Baronほか(2009)の研究では、平地、上り坂、下り坂の60mスプリントを、4分の休憩を挟んで10本行い、その時のスピードや全身の疲労感、筋肉の疲労感、血中乳酸値を比較しています。この時の1本1本のスプリントは、個人の任意のペースで行いました。
その結果、下り坂トレーニングでは他の2つの条件と比較して、トレーニング中のスピードが、その状況下で全力で走った時よりも低くなっていたこと、血中乳酸値が低かったこと、全身の疲労感は低く、筋肉の疲労感は高かったことが分かりました。
この時の実験の被験者は、下り坂だと一歩一歩ブレーキをかけるような接地になり、その衝撃、負荷の大きさから、無意識のうちにスピードを制限してしまっていたという可能性が考えられます。
このような結果から、下り坂でのトレーニングの注意点として
・全身の疲労感が低い割に筋肉へのダメージが大きくなりやすいこと
・インターバル形式で何本も行なっていると、スピードレベルが低下してしまう場合があること
が、考えられます。
下り坂トレーニングの目的が、高いスピードを発揮させることになるのなら、休憩を長めに取って、一本一本集中力を高めた状態で行う必要があると言えるでしょう。

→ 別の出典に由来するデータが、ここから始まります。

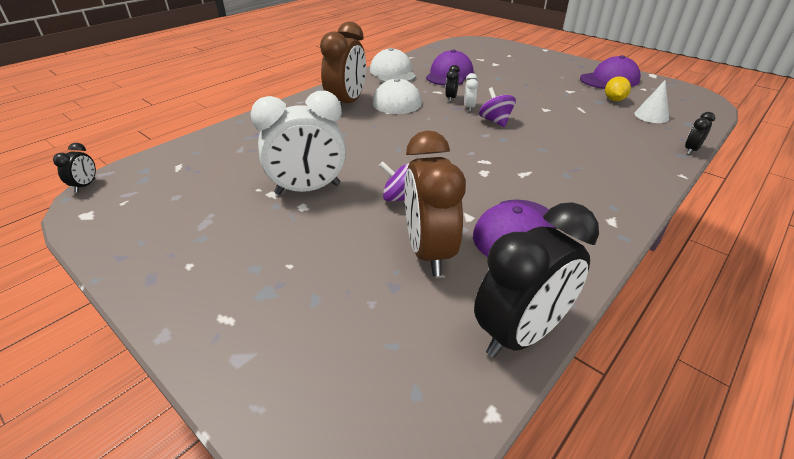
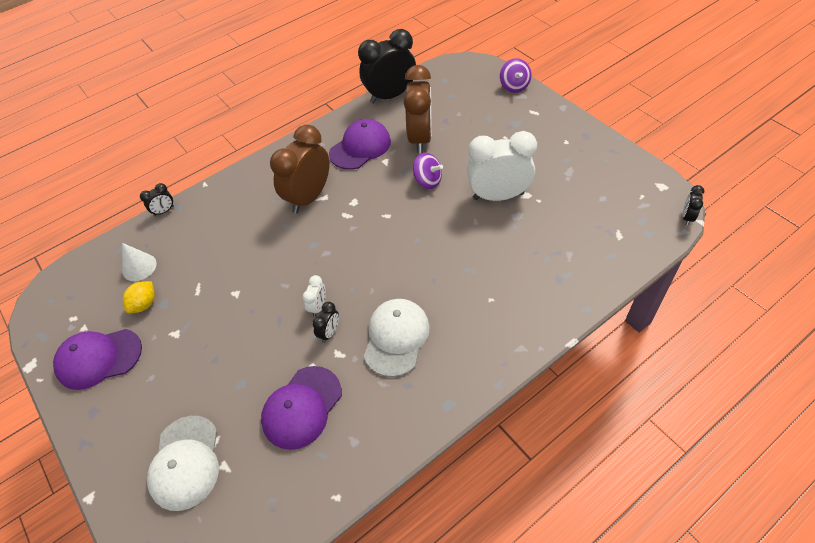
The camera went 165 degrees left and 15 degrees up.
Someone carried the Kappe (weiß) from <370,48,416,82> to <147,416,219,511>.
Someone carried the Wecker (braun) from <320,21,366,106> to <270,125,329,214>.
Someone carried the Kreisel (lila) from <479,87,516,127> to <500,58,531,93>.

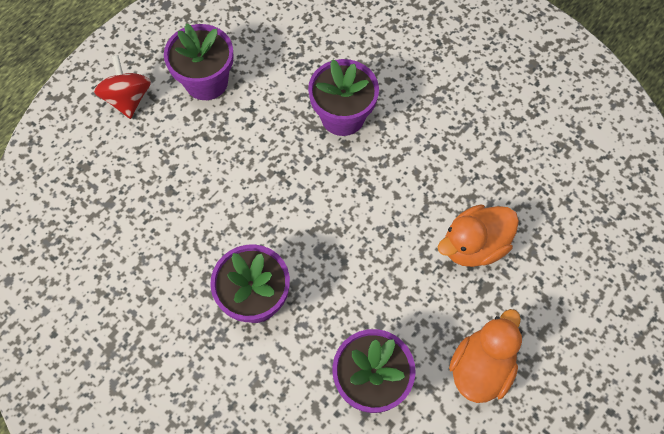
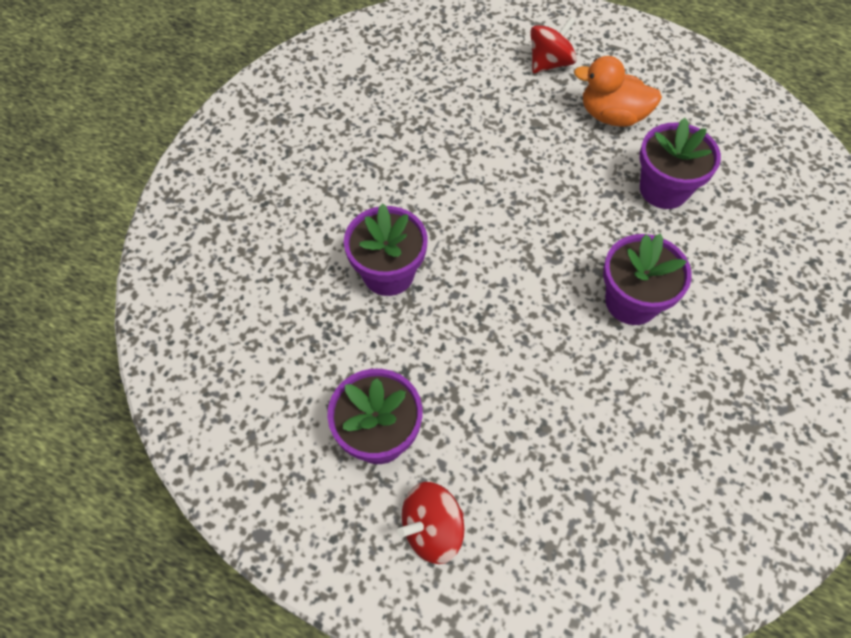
The camera went 105 degrees left and 5 degrees down.
Someone put down the Kreisel (rot) at <530,17,577,73>.
Someone took away the Ente (orange) at <438,204,519,267>.

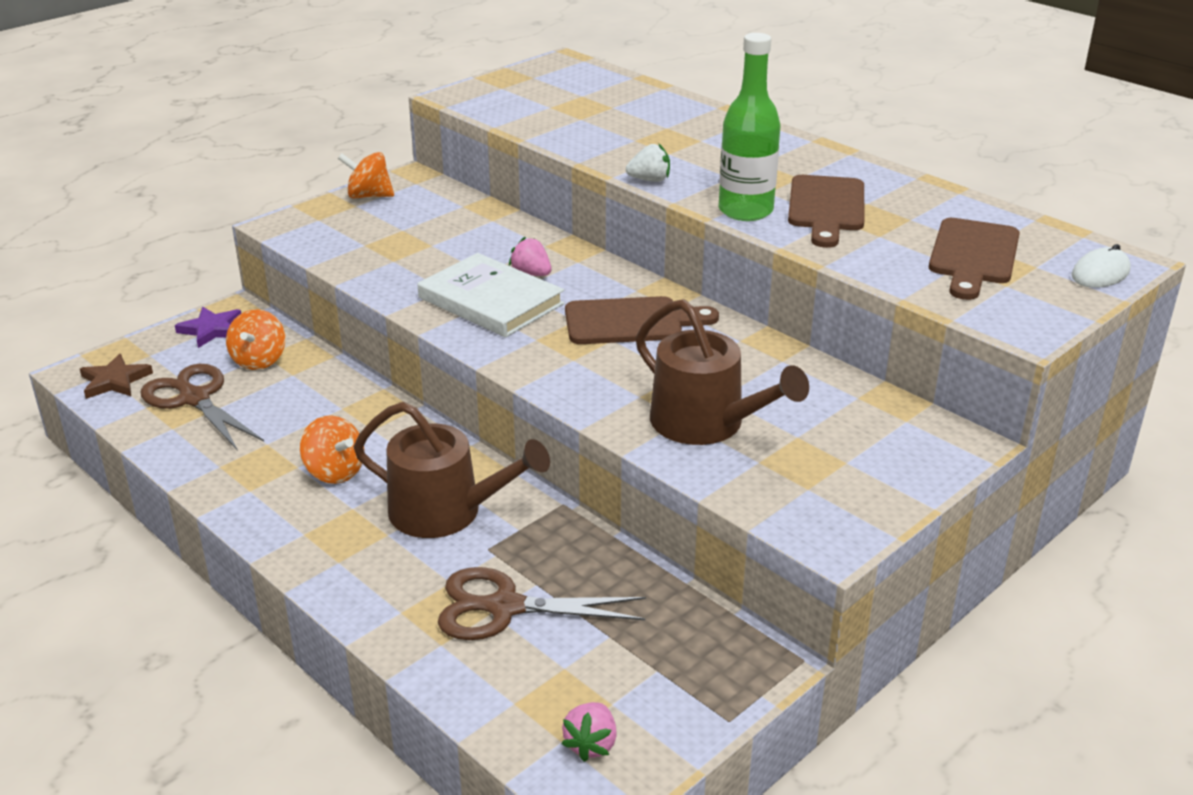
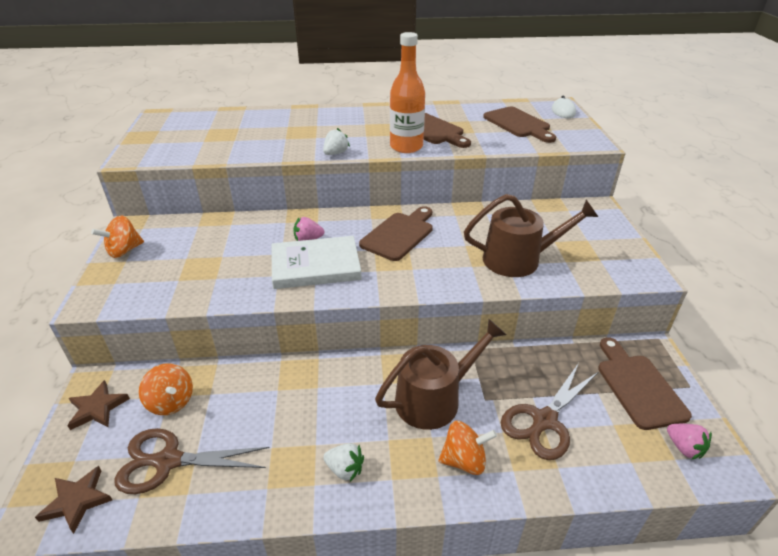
The camera went 50 degrees left and 5 degrees up.
Someone repainted the Stern (lila) at <175,307,241,348>, which became the Stern (braun) at <67,380,130,430>.
Someone put down the Erdbeere (weiß) at <323,443,364,482>.
Someone repainted the Flasche (grün) at <719,33,780,221>, which became the Flasche (orange) at <390,32,425,153>.
Someone carried the Kreisel (orange) from <300,415,364,484> to <438,421,497,475>.
Someone put down the Schneidebrett (braun) at <598,338,692,430>.

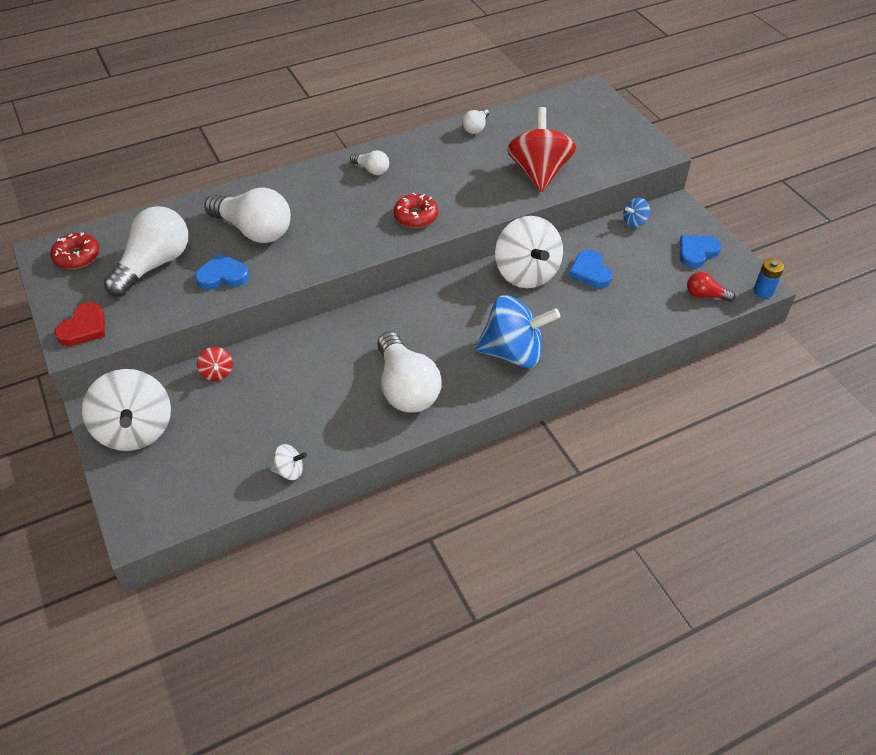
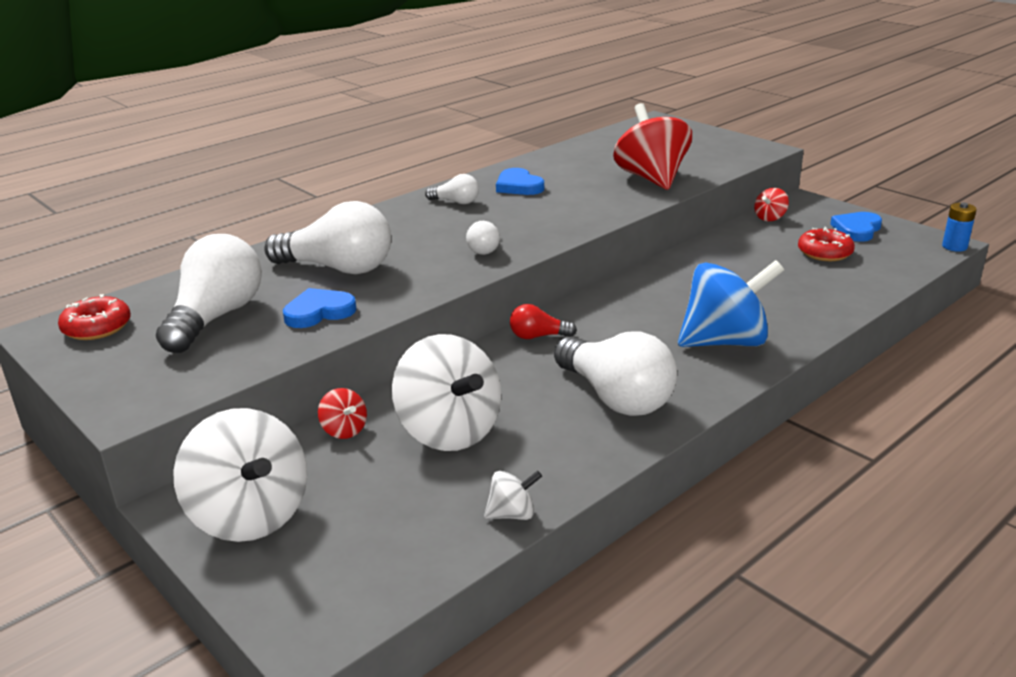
The camera went 15 degrees left and 20 degrees down.
Someone carried the Kreisel (weiß) from <495,216,563,288> to <392,334,501,451>.
Someone carried the Glühbirne (weiß) from <462,108,489,134> to <466,221,500,255>.
Someone carried the Herz (blau) from <569,250,612,288> to <496,168,544,195>.
Someone carried the Glühbirne (rot) from <687,272,735,302> to <510,304,577,339>.
Someone repainted the Kreisel (blau) at <623,198,650,227>, which became the Kreisel (rot) at <754,188,789,221>.
Someone carried the Donut (rot) from <394,193,438,228> to <798,227,855,261>.
Someone took away the Herz (rot) at <55,302,105,346>.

また、筋肉へのダメージは大きいと考えられるため、そのトレーニング量や頻度を調節しなければならないことを忘れないようにしておきましょう。
トレーニングは休息を含めて、合目的的に行いましょう。
参考文献
・Baron, B., Deruelle, F., Moullan, F., Dalleau, G., Verkindt, C., & Noakes, T. D. (2009). The eccentric muscle loading influences the pacing strategies during repeated downhill sprint intervals. European journal of applied physiology, 105(5), 749-757.